L'avion israélien à Istanbul

La position anti-israélienne de Recep Tayyip Erdogan n'a pas empêché un avion de la compagnie israélienne El Al d'atterrir en Turquie dimanche pour collecter de l'aide humanitaire et du matériel nécessaire à la lutte américaine contre le coronavirus, comme l'a annoncé l'ambassade israélienne en territoire turc.  
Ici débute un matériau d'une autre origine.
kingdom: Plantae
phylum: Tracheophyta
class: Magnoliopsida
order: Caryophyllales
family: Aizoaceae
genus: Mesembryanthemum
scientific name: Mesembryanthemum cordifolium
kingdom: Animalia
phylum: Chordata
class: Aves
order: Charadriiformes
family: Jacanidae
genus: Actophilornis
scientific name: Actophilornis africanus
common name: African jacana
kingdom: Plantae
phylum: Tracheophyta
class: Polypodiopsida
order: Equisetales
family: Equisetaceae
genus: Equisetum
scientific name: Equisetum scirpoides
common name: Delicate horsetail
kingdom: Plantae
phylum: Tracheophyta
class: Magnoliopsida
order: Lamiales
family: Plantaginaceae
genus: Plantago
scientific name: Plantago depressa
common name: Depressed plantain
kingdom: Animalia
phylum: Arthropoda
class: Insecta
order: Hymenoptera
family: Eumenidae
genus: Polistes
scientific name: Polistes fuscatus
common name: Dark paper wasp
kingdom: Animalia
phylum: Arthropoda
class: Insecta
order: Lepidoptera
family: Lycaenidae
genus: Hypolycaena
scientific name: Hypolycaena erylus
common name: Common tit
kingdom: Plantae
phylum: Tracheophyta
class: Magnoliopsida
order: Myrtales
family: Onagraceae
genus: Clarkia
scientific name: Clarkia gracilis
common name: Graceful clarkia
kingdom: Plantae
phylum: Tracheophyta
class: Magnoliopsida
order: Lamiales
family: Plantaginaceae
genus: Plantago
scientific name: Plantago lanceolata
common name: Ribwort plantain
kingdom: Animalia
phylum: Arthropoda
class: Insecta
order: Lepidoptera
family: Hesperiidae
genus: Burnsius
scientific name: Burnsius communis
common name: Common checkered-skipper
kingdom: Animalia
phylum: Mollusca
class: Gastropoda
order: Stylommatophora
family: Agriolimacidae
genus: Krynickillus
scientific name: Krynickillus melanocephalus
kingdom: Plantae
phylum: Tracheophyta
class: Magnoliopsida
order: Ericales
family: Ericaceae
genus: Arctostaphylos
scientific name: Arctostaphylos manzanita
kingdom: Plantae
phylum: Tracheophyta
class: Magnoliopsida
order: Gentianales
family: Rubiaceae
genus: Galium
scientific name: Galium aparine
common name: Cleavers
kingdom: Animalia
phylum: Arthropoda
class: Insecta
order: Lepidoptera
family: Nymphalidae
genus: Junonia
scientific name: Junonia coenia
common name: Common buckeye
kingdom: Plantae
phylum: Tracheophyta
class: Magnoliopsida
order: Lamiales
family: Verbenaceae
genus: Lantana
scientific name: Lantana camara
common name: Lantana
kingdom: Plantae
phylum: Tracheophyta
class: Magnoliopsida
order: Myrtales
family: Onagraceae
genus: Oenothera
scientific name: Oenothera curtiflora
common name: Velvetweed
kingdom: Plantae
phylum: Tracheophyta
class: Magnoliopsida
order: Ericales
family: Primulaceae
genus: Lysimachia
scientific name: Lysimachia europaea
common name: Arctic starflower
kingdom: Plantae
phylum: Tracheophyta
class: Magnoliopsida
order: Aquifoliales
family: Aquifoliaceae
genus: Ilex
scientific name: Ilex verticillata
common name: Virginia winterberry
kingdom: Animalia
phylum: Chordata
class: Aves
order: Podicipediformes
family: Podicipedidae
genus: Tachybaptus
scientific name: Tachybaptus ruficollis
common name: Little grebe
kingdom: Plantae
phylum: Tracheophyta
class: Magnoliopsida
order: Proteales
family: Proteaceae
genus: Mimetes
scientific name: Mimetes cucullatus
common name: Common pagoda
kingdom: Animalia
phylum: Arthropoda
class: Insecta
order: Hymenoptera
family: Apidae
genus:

Avec cette position contradictoire, le président turc risque d'être accusé d'une certaine hypocrisie lorsqu'il dénonce l'intention expansionniste d'Israël en Palestine tout en autorisant la compagnie aérienne israélienne à reprendre ses vols de fret entre Tel-Aviv et Istanbul. 

Le premier vol de ce type en 10 ans a atterri dans la capitale turque dimanche matin pour collecter de l'aide humanitaire et du matériel de protection pour les équipes médicales américaines qui luttent contre la pandémie de COVID-19.

Pendant ce temps, Arab News a rapporté ce mois-ci que la Turquie est en pourparlers controversés avec Israël au sujet de frontières maritimes mutuellement bénéfiques en Méditerranée. Erdogan joue donc un rôle politique difficile, selon plusieurs analystes. « Je pense que la Turquie essaie de construire des liens économiques avec Israël parce que les avantages politiques du blocus et de l'isolement ont été affaiblis », a déclaré Ryan Bohl, un analyste du Moyen-Orient de la société de risque géopolitique Stratfor. « Mais en même temps, ils veulent maintenir une partie de cette tradition de sympathie pour la Palestine pour les partisans qui continuent à considérer cette question », a-t-il dit.